Just days before United Stated-based Hess Corporation released its fourth-quarter results, the company revealed that it would commit a huge chunk of its budget for 2021 to operations in Guyana.

On Moday, January 25, the company disclosed in a press release that it will allocate over 80 per cent of its US$1.9 billion exploration and production budget to Guyana and the Bakken Block in North Dakota, USA.

“Our capital programme reflects our disciplined approach in the current oil price environment to preserve cash, core capabilities and the long-term value of our assets,” CEO John Hess said.

CEO of Hess Corporation John Cess (File photo)

“The majority of our 2021 budget is allocated to Guyana, where our three sanctioned oil developments have a Brent breakeven oil price of between $25 and $35 per barrel… By investing only in high-return, low-cost opportunities, we have built a differentiated portfolio of assets that we believe will provide industry leading cash flow growth over the course of the decade,” he added.

To this, Hess Chief Operating Officer Greg Hill added that within this year the company will begin work that will accelerate production at its other developments in that territory.

“Offshore Guyana, our focus in 2021 will be on advancing our next two sanctioned developments to first oil — Liza Phase 2 in early 2022 and Payara in 2024 — and on front-end engineering and design work for future development phases on the Stabroek Block. We also will continue to invest in an active exploration and appraisal program, with 12-15 wells planned on the Stabroek Block.”

Developments in Guyana

Hess Corporation, with its 30 per cent interest, shares exploration and production rights to the Stabroek Block with operator Esso Exploration and Production Guyana Limited — a subsidiary of ExxonMobil — and China’s CNOOC.

(Photo: businessinsider.com)

In December last year, the Liza-1 well reached capacity of 120,000 gross barrels of oil per day (bopd). Along with its partners, the company plans to increase the production capacity to 220,000 gross bopd.

“The Payara development was sanctioned in September 2020 and will utilise the Prosperity FPSO with an expected capacity of 220,000 gross bopd, with first oil targeted in 2024,” the company outlined in another release.
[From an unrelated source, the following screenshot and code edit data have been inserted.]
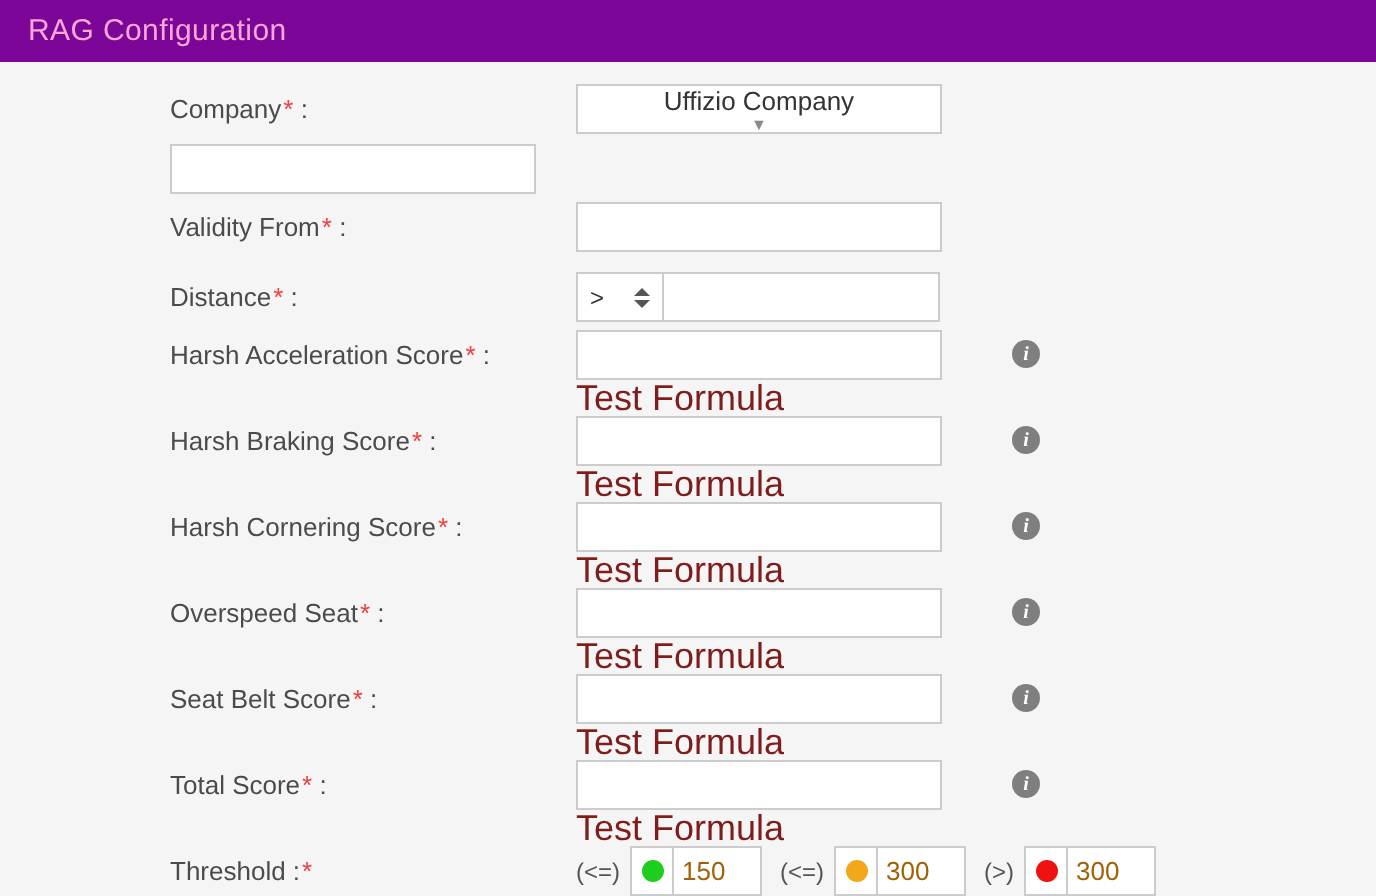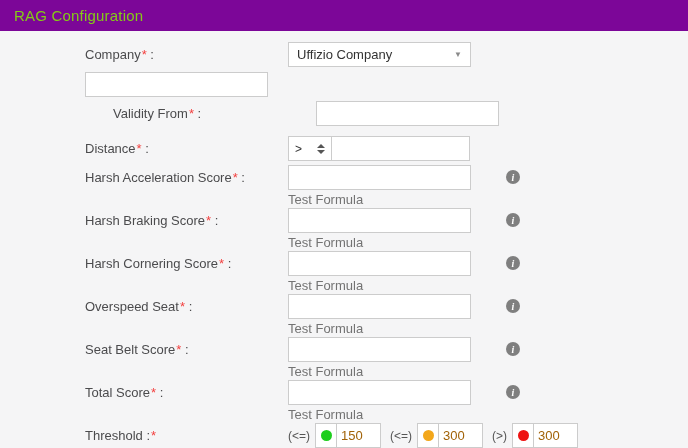--- a/index.html
+++ b/index.html
@@ -4,59 +4,59 @@
 <style>
   * { box-sizing: border-box; }
   html,body { margin:0; padding:0; }
   body {
     width:688px; height:448px; overflow:hidden;
     background:#f5f5f6;
     font-family:"Liberation Sans", sans-serif;
     color:#4b4b4d;
   }
   .header {
-    height:31px; background:#7c0698; color:#84cc16;
+    height:31px; background:#7c0698; color:#f9a8d4;
     display:flex; align-items:center; padding-left:14px;
     font-size:15px; letter-spacing:.2px;
   }
   .form { padding:11px 0 0 85px; }
   .row { display:flex; align-items:flex-start; }
   .row.simple { margin-bottom:5px; }
   .row.rag      { margin-bottom:4px; }
-  .row.validity { margin-bottom:10px;margin-left:28px; }
+  .row.validity { margin-bottom:10px; }
   .row.distance { margin-bottom:4px; }
   .row.score    { margin-bottom:1px; }
   .label {
     width:203px; font-size:13px; padding-top:5px; color:#4b4b4d;
   }
   .req { color:#f3403f; margin-left:1px; }
   .field { display:flex; flex-direction:column; }
   .txt-input {
     width:183px; height:25px; border:1px solid #ccc; background:#fff;
     font-family:"Liberation Sans",sans-serif; font-size:13px; color:#333;
     padding:0 6px; outline:none;
   }
   .select-box {
     width:183px; height:25px; border:1px solid #ccc; background:#fff;
     display:flex; align-items:center; justify-content:space-between;
-    padding:0 8px; font-size:13px; color:#333; cursor:pointer;
+    padding:0 8px; font-size:13px; color:#333; cursor:pointer;flex-direction:column;
   }
   .caret { font-size:8px; color:#8a8a8a; }
   .dist-wrap { display:flex; }
   .op-select {
     width:44px; height:25px; border:1px solid #ccc; background:#fff;
     display:flex; align-items:center; justify-content:space-between;
     padding:0 6px; font-size:12px; color:#333; cursor:pointer;
   }
   .spinner { display:flex; flex-direction:column; gap:2px; }
   .tri-up   { width:0; height:0; border-left:4px solid transparent; border-right:4px solid transparent; border-bottom:4px solid #555; }
   .tri-down { width:0; height:0; border-left:4px solid transparent; border-right:4px solid transparent; border-top:4px solid #555; }
   .dist-input { width:139px; margin-left:-1px; }
   .link {
-    color:#737373; font-size:13px; margin-top:2px; line-height:15px;
+    color:#7f1d1d; font-size:18px; margin-top:2px; line-height:15px;
     text-decoration:none; cursor:pointer; width:fit-content;
   }
   .info {
     width:14px; height:14px; border-radius:50%; background:#7f7f7f;
     color:#fff; display:flex; align-items:center; justify-content:center;
     font:italic bold 10px "Liberation Serif", serif;
     margin:5px 0 0 35px; flex:none; cursor:pointer;
   }
   .t-row { display:flex; align-items:flex-start; margin-top:0; }
   .t-controls { display:flex; align-items:center; }

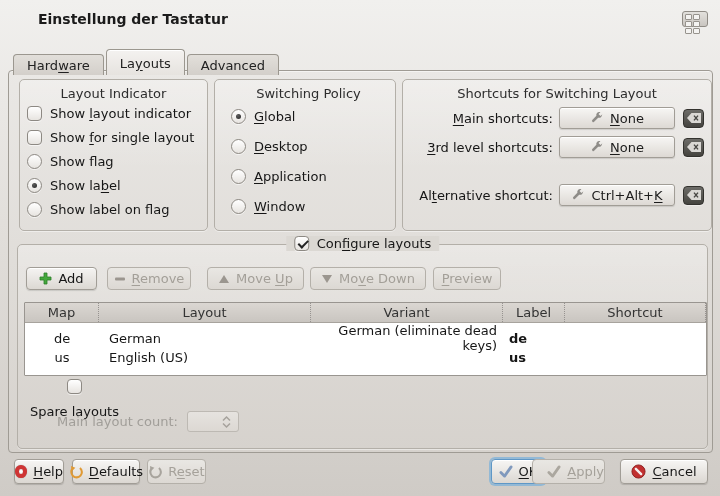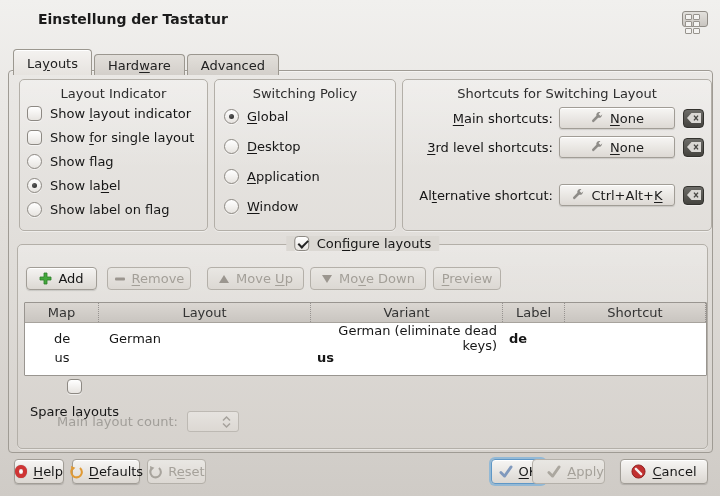--- a/index.html
+++ b/index.html
@@ -28,21 +28,21 @@
   .tabpanel{position:absolute;left:8px;top:70px;width:705px;height:383px;box-sizing:border-box;
             border:1px solid #9f9b94;border-radius:4px;
             background:linear-gradient(#eae8e5,#d6d2cd);box-shadow:inset 0 1px 0 rgba(255,255,255,.5);z-index:2;}
 
   
   .group{position:absolute;box-sizing:border-box;border:1px solid #b3afa8;border-radius:5px;
          background:linear-gradient(rgba(255,255,255,.30),rgba(255,255,255,0) 60%);
          box-shadow:0 1px 0 rgba(255,255,255,.45);}
   .group .gtitle{text-align:center;font-size:13px;color:#2d2d2d;margin-top:6px;}
   .g1{left:10px;top:8px;width:189px;height:152px;}
-  .g2{left:205px;top:8px;width:182px;height:152px;}
+  .g2{left:205px;top:8px;width:182px;height:152px;padding-left:7px;}
   .g3{left:393px;top:8px;width:310px;height:152px;}
 
   .optrow{display:flex;align-items:center;gap:8px;padding-left:7px;font-size:13px;}
   .g1 .optrow{height:24px;}
   .g1 .optrow:first-of-type{margin-top:5px;}
   .g2 .optrow{height:30px;margin-left:2px;}
   .g2 .optrow:first-of-type{margin-top:1px;}
 
   .cb,.rb{width:15px;height:15px;box-sizing:border-box;border:1px solid #8d8983;flex:0 0 auto;
           background:linear-gradient(#ffffff,#e7e4e0);box-shadow:0 1px 0 rgba(255,255,255,.6);position:relative;}
@@ -125,22 +125,22 @@
   <div class="kbd-icon">
     <i></i>
       <i></i>
       <i></i>
       <i></i>
       <i></i>
       <i></i>
   </div>
 
   <div class="tabbar">
+    <div class="tab">Hard<u>w</u>are</div>
     <div class="tab active">La<u>y</u>outs</div>
-    <div class="tab">Hard<u>w</u>are</div>
     <div class="tab">Advanced</div>
   </div>
 
   <div class="tabpanel">
 
     <div class="group g1">
       <div class="gtitle">Layout Indicator</div>
       <div class="optrow">
         <span class="cb"></span>
         <span>Show <u>l</u>ayout indicator</span>
@@ -295,20 +295,21 @@
         </div>
         <div class="lt-row">
           <div class="c-map">de</div>
           <div class="c-layout">German</div>
           <div class="c-variant">German (eliminate dead keys)</div>
           <div class="c-label">de</div>
           <div class="c-shortcut"></div>
         </div>
         <div class="lt-row">
           <div class="c-map">us</div>
+          <div class="c-layout">English (US)</div>
           <div class="c-variant"></div>
           <div class="c-label">us</div>
           <div class="c-shortcut"></div>
         </div>
       </div>
 
       <div class="spare-row">
         <span class="cb"></span>
         <span>Spare layouts</span>
       </div>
Still, the E&P company shares yet another partnership with the ExxonMobil subsidiary in Guyana’s Kaieteur Block.

Update on Guyana projects

Last week Hess provided a thorough update on its projects offshore Guyana in a report attached to results for the 2020 fourth quarter.

“At the Kaieteur Block (Hess – 15%), the operator, Esso Exploration and Production Guyana Limited, completed drilling of the Tanager-1 exploration well, which did not encounter commercial quantities of hydrocarbons on a stand-alone basis. Fourth-quarter results include a charge of [US]$14 million in exploration expense for well costs incurred,” the company shared.

“After drilling the Tanager-1 well, the Stena Carron drillship completed appraisal work at the Redtail-1 well before moving to the Canje Block, offshore Guyana.

Stena Carron drillship arriving at Tanager-1 well in the Kaieteur Block offshore Guyana.(Photo: Panormana Insurance Brokers)

Again, in the Stabroek Block, the company said it discovered approximately 50 feet of oil bearing reservoir at the Hassa-1 well.

“After drilling the Hassa-1 well, the Noble Don Taylor drillship began development drilling at Liza Phase 2. The Noble Bob Douglas and the Noble Tom Madden drillships are currently drilling and completing Liza Phase 2 development wells,” Hess also informed.

Losses continue

Despite the bountiful discoveries, Hess Corporation continued to record losses in Q4 2020, registering US$97 million. This, however, was lower than net loss of US$222 million reported in the corresponding period in 2019.

For financial year 2020, net losses topped US$3.093 billion, compared to US$412 a year earlier.

Liza Destiny floating, production, storage and offloading vessel in Guyana’s offshore oil field. (File photo)

To stem the cash-bleed, Hess disposed of its assets in the Gulf of Mexico in the fourth quarter and redistributed the proceeds from the sale to its Guyana and Bakken (North Dakota, USA) operations.

“We are successfully executing our strategy which has positioned our company to deliver industry leading cash flow growth over the next decade,” CEO John Hess said.

“In 2021, our priorities remain to preserve cash, capability and the long-term value of our assets, with more than 80 percent of our capital expenditures allocated to our high-return investments in Guyana and the Bakken.”